◆ **WORK ITEM**
Since the copy must match the original, write out each record word for word, skipping only the pictures.

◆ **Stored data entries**
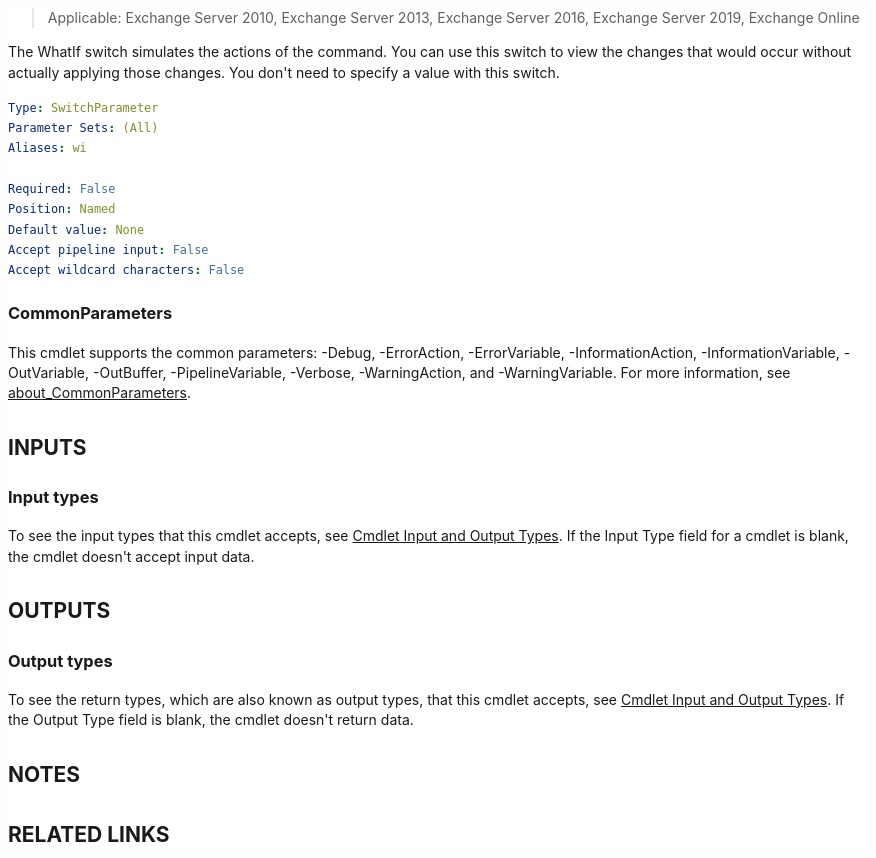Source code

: > Applicable: Exchange Server 2010, Exchange Server 2013, Exchange Server 2016, Exchange Server 2019, Exchange Online

The WhatIf switch simulates the actions of the command. You can use this switch to view the changes that would occur without actually applying those changes. You don't need to specify a value with this switch.

```yaml
Type: SwitchParameter
Parameter Sets: (All)
Aliases: wi

Required: False
Position: Named
Default value: None
Accept pipeline input: False
Accept wildcard characters: False
```

### CommonParameters
This cmdlet supports the common parameters: -Debug, -ErrorAction, -ErrorVariable, -InformationAction, -InformationVariable, -OutVariable, -OutBuffer, -PipelineVariable, -Verbose, -WarningAction, and -WarningVariable. For more information, see [about_CommonParameters](https://go.microsoft.com/fwlink/p/?LinkID=113216).

## INPUTS

### Input types
To see the input types that this cmdlet accepts, see [Cmdlet Input and Output Types](https://go.microsoft.com/fwlink/p/?LinkId=616387). If the Input Type field for a cmdlet is blank, the cmdlet doesn't accept input data.

## OUTPUTS

### Output types
To see the return types, which are also known as output types, that this cmdlet accepts, see [Cmdlet Input and Output Types](https://go.microsoft.com/fwlink/p/?LinkId=616387). If the Output Type field is blank, the cmdlet doesn't return data.

## NOTES

## RELATED LINKS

◆ **RESPONSE AREA**
Source code

: > Applicable: Exchange Server 2010, Exchange Server 2013, Exchange Server 2016, Exchange Server 2019, Exchange Online

The WhatIf switch simulates the actions of the command. You can use this switch to view the changes that would occur without actually applying those changes. You don't need to specify a value with this switch.

```yaml
Type: SwitchParameter
Parameter Sets: (All)
Aliases: wi

Required: False
Position: Named
Default value: None
Accept pipeline input: False
Accept wildcard characters: False
```

### CommonParameters
This cmdlet supports the common parameters: -Debug, -ErrorAction, -ErrorVariable, -InformationAction, -InformationVariable, -OutVariable, -OutBuffer, -PipelineVariable, -Verbose, -WarningAction, and -WarningVariable. For more information, see [about_CommonParameters](https://go.microsoft.com/fwlink/p/?LinkID=113216).

## INPUTS

### Input types
To see the input types that this cmdlet accepts, see [Cmdlet Input and Output Types](https://go.microsoft.com/fwlink/p/?LinkId=616387). If the Input Type field for a cmdlet is blank, the cmdlet doesn't accept input data.

## OUTPUTS

### Output types
To see the return types, which are also known as output types, that this cmdlet accepts, see [Cmdlet Input and Output Types](https://go.microsoft.com/fwlink/p/?LinkId=616387). If the Output Type field is blank, the cmdlet doesn't return data.

## NOTES

## RELATED LINKS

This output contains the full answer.